"Ó a higiene que tem para prevenir do coronavírus.” Assim presos que estão no CPP (Centro de Progressão Penitenciária) de Mongaguá, no litoral de São Paulo, mostram pias sem torneira, falta de água e privadas repletas de fezes.
Os vídeos obtidos pela Ponte são de banheiros e áreas em que os presos dormem. Em meio às denúncias de falta de higiene, eles mostram seus colchões. Segundo os presos, a falta de água é constante. “Isso que é higiene que nós temos. Olha a fossa, olha o esgoto. O tanque não tem torneira. A torneira é essa”, diz um preso, enquanto mostra uma garrafa PET de 2 litros com água. “Não joga que vai faltar”, alerta o outro.
O grupo também denuncia ter recebido comida dada pelo presídio com arroz “carnavalesco, que vem em bloco” e linguiça crua. Sem água, eles contam que não conseguem lavar os talheres, que são compartilhados. Em seguida, mostram as torneiras secas.
O presídio de Mongaguá tem capacidade para abrigar até 1.640 pessoas, mas abriga 2.170 presos no local, segundo contagem feita no dia 24 de março disponível no site da Secretaria de Administração Penitenciária.
‘Falta de água preocupa’
A Ponte mostrou os vídeos para a biomédica Lara Duarte Santi, que considerou aquele ambiente arriscado para o coronavírus. “Se alguém pegar, aí vai transmitir para os outros. É muito difícil que um contaminado não transmita aos outros”, alerta.
A profissional explica que nem todos que pegarem a doença ficarão em estado grave, mas serão transmissores do Covid-19. “Caso pegue em alguém que tem tuberculose, como citado, um HIV positivo ou problema cardíaco e diabetes, doenças comuns, fica complicado remover, ter estrutura de UTI (Unidade de Tratamento Intensivo) para entubar e colocar em um respirador dentro de um presídio”, detalha.
Lara, que deu aula de epidemiologia por dois anos no Centro Formador da Cruz Vermelha de São Paulo, explica que a situação que mais chamou sua atenção no vídeo é a falta de água. “O que mais preocupou é falta de água que, junto do sabão para que se faça a higienização de mãos, são as principais medidas preventivas que temos de adotar”, explica.
Por outro lado, ela alerta para a fala dos presos de não terem como lavar as colheres que recebem suas comidas. “Se pode pegar o coronavírus por via oral justamente compartilhando utensílios e, ali, eles não têm como limpar”, afirma. “Não tendo água corrente, se alguém espirrar na mão e ela colocar na torneira, o vírus pode viver de 24 a 72 horas, tem uma durabilidade maior”.

AÇÕES NECESSÁRIAS —
[a] Reescreva de forma mais curta o parágrafo da reportagem sobre o presídio de Mongaguá que começa com "Lara, que deu aula de epidemiologia", mantendo seus fatos principais.
[b] Retome a reportagem sobre o presídio de Mongaguá e escreva sua continuação a partir da última frase apresentada.
Não é preciso usar as linhas que vêm depois.

(Entradas de dados salvas)
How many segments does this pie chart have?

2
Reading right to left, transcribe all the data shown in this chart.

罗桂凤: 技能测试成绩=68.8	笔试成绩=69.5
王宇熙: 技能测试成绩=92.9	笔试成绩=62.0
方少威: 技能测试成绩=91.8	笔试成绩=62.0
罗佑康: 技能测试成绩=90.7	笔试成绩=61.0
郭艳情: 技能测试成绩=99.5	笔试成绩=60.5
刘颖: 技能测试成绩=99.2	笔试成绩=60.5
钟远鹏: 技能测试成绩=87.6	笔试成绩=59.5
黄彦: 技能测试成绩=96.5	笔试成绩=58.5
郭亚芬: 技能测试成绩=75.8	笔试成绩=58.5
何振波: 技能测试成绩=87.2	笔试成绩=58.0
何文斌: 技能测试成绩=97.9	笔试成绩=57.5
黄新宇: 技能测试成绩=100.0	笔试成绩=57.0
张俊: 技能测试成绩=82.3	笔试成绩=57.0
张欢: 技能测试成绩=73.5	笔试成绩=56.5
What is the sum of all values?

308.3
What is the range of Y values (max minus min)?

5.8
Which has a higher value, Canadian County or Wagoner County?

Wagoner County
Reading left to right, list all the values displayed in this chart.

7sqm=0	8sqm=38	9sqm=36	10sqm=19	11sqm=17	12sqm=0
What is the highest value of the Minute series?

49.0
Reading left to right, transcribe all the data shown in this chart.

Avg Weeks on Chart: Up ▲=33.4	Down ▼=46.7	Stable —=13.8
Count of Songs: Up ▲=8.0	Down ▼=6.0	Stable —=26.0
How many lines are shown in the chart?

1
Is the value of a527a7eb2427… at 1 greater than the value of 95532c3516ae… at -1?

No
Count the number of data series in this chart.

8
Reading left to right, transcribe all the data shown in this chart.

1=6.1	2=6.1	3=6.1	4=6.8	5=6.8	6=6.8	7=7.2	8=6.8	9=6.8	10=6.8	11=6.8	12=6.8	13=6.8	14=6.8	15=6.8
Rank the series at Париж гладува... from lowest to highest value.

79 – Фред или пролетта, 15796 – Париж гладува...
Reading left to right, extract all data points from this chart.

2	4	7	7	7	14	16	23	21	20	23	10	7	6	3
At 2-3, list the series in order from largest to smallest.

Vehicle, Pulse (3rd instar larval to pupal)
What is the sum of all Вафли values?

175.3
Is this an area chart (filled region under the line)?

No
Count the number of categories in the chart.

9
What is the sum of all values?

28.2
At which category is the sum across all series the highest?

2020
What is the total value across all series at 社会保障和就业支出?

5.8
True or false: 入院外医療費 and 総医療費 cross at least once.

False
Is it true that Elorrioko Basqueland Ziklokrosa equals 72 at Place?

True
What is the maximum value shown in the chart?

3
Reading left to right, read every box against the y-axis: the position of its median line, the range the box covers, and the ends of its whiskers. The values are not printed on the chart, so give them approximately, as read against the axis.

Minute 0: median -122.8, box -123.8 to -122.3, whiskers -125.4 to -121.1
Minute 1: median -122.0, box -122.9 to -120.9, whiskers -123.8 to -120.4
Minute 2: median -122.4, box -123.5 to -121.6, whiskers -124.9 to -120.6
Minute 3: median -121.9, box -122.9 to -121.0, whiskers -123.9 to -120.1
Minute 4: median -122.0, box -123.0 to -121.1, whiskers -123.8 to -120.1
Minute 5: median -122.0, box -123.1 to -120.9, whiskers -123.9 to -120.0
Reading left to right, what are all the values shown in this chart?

RESPOSTAS POR TAREFA —
[a] Lara deu aula de epidemiologia por dois anos no Centro Formador da Cruz Vermelha de São Paulo. No vídeo, o que mais a preocupou foi a falta de água, que, junto com o sabão para higienizar as mãos, está entre as principais medidas preventivas.

[b]
A biomédica afirma que, apesar de imagem das fezes acumuladas chamar a atenção, elas especificamente só serão um vetor de coronavírus em caso de o preso estar contaminado. No entanto, os excrementos podem passar outras doenças que, somadas ao coronavírus, debilitam o sistema imunológico dos detentos.
“Esse vírus não pode ser considerado uma gripe, é outro tipo. Tem uma característica importante: consegue se adaptar para viver mais tempo fora do corpo, em superfície”, diz.
Contaminação e prevenção
Há ao menos um caso de coronavírus confirmado no sistema penitenciário, de um agente que atua no CDP (Centro de Detenção Provisória) de Praia Grande, também no litoral paulista, conforme fala do secretário Nivaldo Restivo ao Portal G1. Uma contaminação suspeita é de funcionário do Centro Hospitalar do Sistema Penitenciário, que está afastado do serviço.
De acordo com o Sindicato dos Funcionários do Sistema Prisional do Estado de São Paulo, havia três confirmações de pessoas infectadas com a doença e outras três suspeitas até terça-feira (24/3). Além de Praia Grande e na capital, o outro possível infectado trabalha no CDP de Americana, no interior paulista. As suspeitas são de que duas funcionárias do CPP do Butantã, na zona oeste da capital paulista, e uma outra agente na Penitenciária Feminina de Sant’Ana, na zona norte. A SAP não confirma estes casos.
Para diminuir os riscos de proliferação do coronavírus, a secretaria proibiu as visitas aos presos e entrega de jumbo, sacola com itens de higiene, alimentação e remédios, feita presencialmente pelos parentes. As entregas são aceitas somente pelos Correios.
Além disso, afastou os funcionários que estão no grupo de risco (mais de 60 anos, grávidas e pessoas que possuem doenças agravadas pelo coronavírus, como problemas respiratórios, cardíacos e diabetes).
A Ponte questionou a SAP (Secretaria da Administração Penitenciaria), gerida pelo coronel Nivaldo Restivo neste governo de João Doria (PSDB), sobre as condições do presídio de Mongaguá e aguarda um retorno.